HSBC and BOV shares both gain
The share price of HSBC Bank Malta plc closed higher for the third consecutive session with a further 1.4% rise to a new 50-week high of €2.89 across nine trades totalling 27,165 shares. HSBC's equity advanced by 16.5% this month ahead of the Bank's interim results publication scheduled for next Friday 27 July. Following this sudden upswing, HSBC's equity now ranks as the second best performer since the start of 2012 with a year-to-date gain of 12.1%.
The upturn in HSBC also helped the share price of Bank of Valletta plc recover from last week's 2.7% drop.

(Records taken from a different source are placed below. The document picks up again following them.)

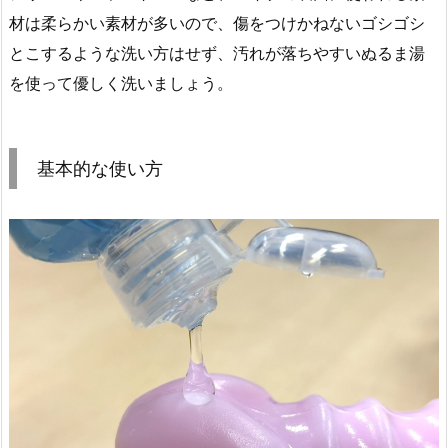
材は柔らかい素材が多いので、傷をつけかねないゴシゴシ
とこするような洗い方はせず、汚れが落ちやすいぬるま湯
を使って優しく洗いましょう。
基本的な使い方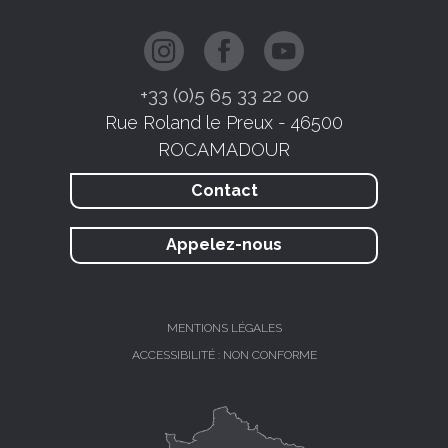
+33 (0)5 65 33 22 00
Rue Roland le Preux - 46500
ROCAMADOUR
Contact
Appelez-nous
MENTIONS LÉGALES
ACCESSIBILITÉ : NON CONFORME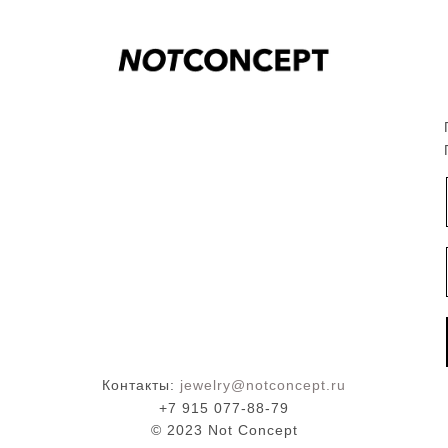
Контакты:
jewelry@notconcept.ru
+7 915 077-88-79
© 2023 Not Concept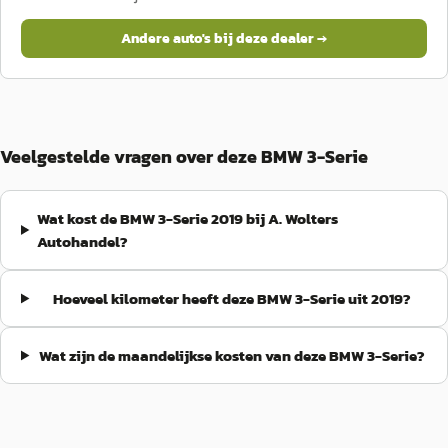
Andere auto's bij deze dealer →
Veelgestelde vragen over deze BMW 3-Serie
Wat kost de BMW 3-Serie 2019 bij A. Wolters
Autohandel?
Hoeveel kilometer heeft deze BMW 3-Serie uit 2019?
Wat zijn de maandelijkse kosten van deze BMW 3-Serie?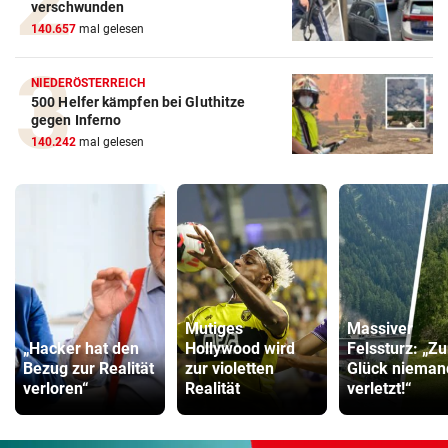
verschwunden
140.657
mal gelesen
NIEDERÖSTERREICH
500 Helfer kämpfen bei Gluthitze
gegen Inferno
140.242
mal gelesen
Mutiges
Massiver
„Hacker hat den
Hollywood wird
Felssturz: „Z
Bezug zur Realität
zur violetten
Glück nieman
verloren“
Realität
verletzt!“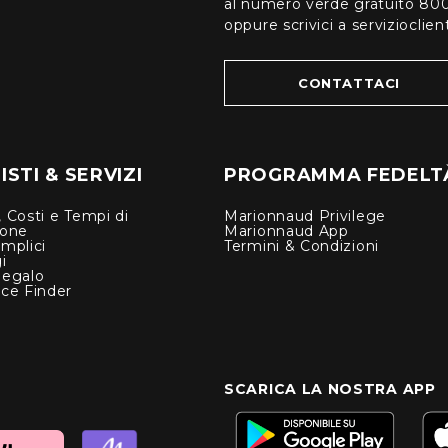
al numero verde gratuito 80
oppure scrivici a serviziocli
CONTATTACI
STI & SERVIZI
PROGRAMMA FEDELT
 Costi e Tempi di
Marionnaud Privilege
ione
Marionnaud App
mplici
Termini & Condizioni
i
Regalo
nce Finder
SCARICA LA NOSTRA APP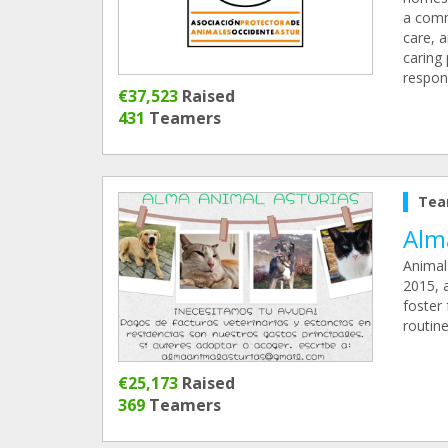
a commi
care, a
caring 
respons
€37,523
Raised
431
Teamers
Tea
Alm
Animal 
2015, 
foster
routine
€25,173
Raised
369
Teamers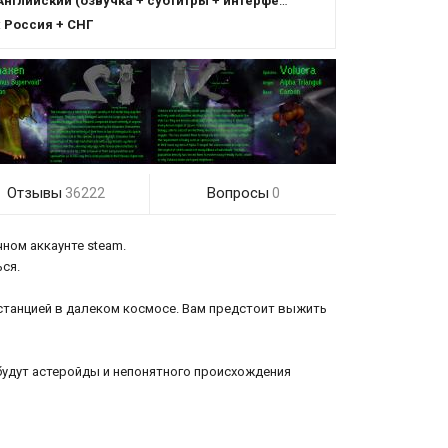
Английский (озвучка + субтитры + интерфейс)
:
Россия + СНГ
Отзывы
Вопросы
36222
0
чном аккаунте steam.
ься.
 станцией в далеком космосе. Вам предстоит выжить
 будут астеройды и непонятного происхождения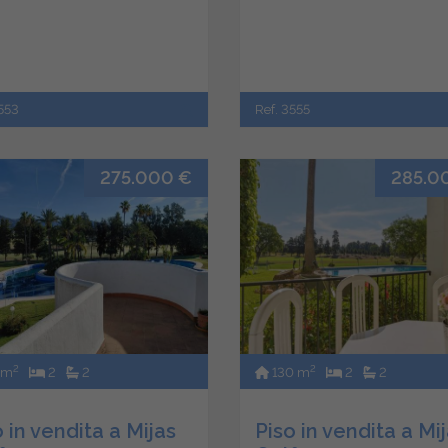
553
Ref. 3555
275.000 €
285.0
2
2
 m
2
2
130 m
2
2
 in vendita a Mijas
Piso in vendita a Mi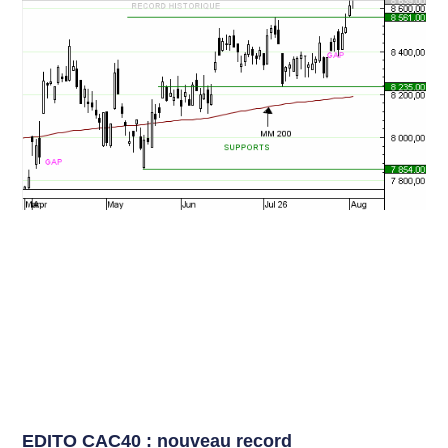
EDITO CAC40 : nouveau record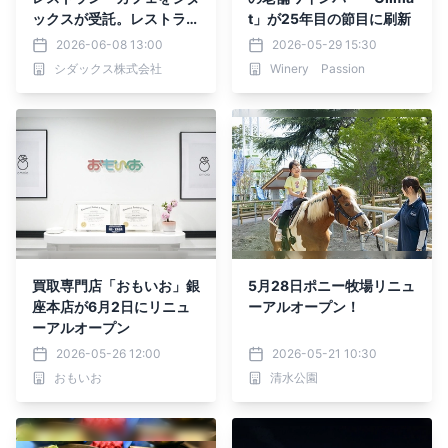
ックスが受託。レストラン
t」が25年目の節目に刷新
はリニューアルオープン
2026-06-08 13:00
2026-05-29 15:30
シダックス株式会社
Winery Passion
買取専門店「おもいお」銀
5月28日ポニー牧場リニュ
座本店が6月2日にリニュ
ーアルオープン！
ーアルオープン
2026-05-26 12:00
2026-05-21 10:30
おもいお
清水公園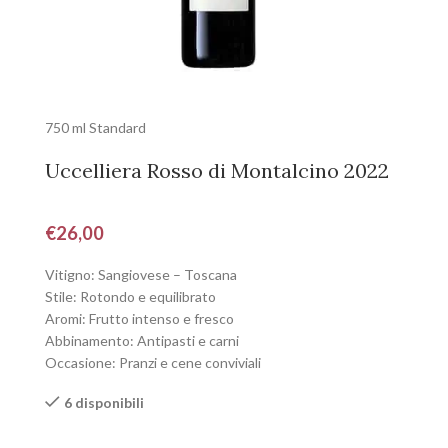
750 ml Standard
Uccelliera Rosso di Montalcino 2022
€
26,00
Vitigno: Sangiovese – Toscana
Stile: Rotondo e equilibrato
Aromi: Frutto intenso e fresco
Abbinamento: Antipasti e carni
Occasione: Pranzi e cene conviviali
6 disponibili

BOV again touched its 2012 low of €2.00 this morning but then advanced by 4.5% to regain the €2.09 level on increased volumes totalling 33,117 shares.
Another positive performing equity today was Malta International Airport plc with a 1.7% rise to €1.78 on volumes of 5,200 shares. The airport operator recently reported a record financial performance with profits rising by 13% to €4.48 million. The equity will continue to trade with the entitlement to the net interim dividend of €0.03 per share until next Wednesday 25 July.
The gains registered in the two banks and MIA helped the MSE Share Index close at its highest level since November 2011. The Index closed today at 3,129.612 points.
Meanwhile GO plc failed to hold on to an intra-day high of €1.09 to close 2.8% lower at the €1.05 level across four trades totalling 8,730 shares.
Middlesea Insurance plc hit a new 31-month low of €0.62, representing a 3.1% drop from the previous close on a single deal of 1,500 shares. The company is scheduled to publish its half-year results later on today.
On the bond market, the Rizzo Farrugia MGS Index advanced by 0.2% to a 9-month high of 994.429 points as Eurozone yields reached a new all-time low of 1.126%. This reflects renewed fears over the possible need of a bailout for Spain as its economy contracted by a further 0.4% in the second quarter of this year and sovereign yields spiralled to euro-era highs of over 7.5%. The focus is now placed on tomorrow's bond auction by Spain to gauge the country's ability to continue borrowing from the markets. Moreover, talks about a euro exit for Greece resurfaced following comments by the Greek Prime Minister on Sunday stating that Greece was in a severe recession similar to that experienced by the US in the 1930's.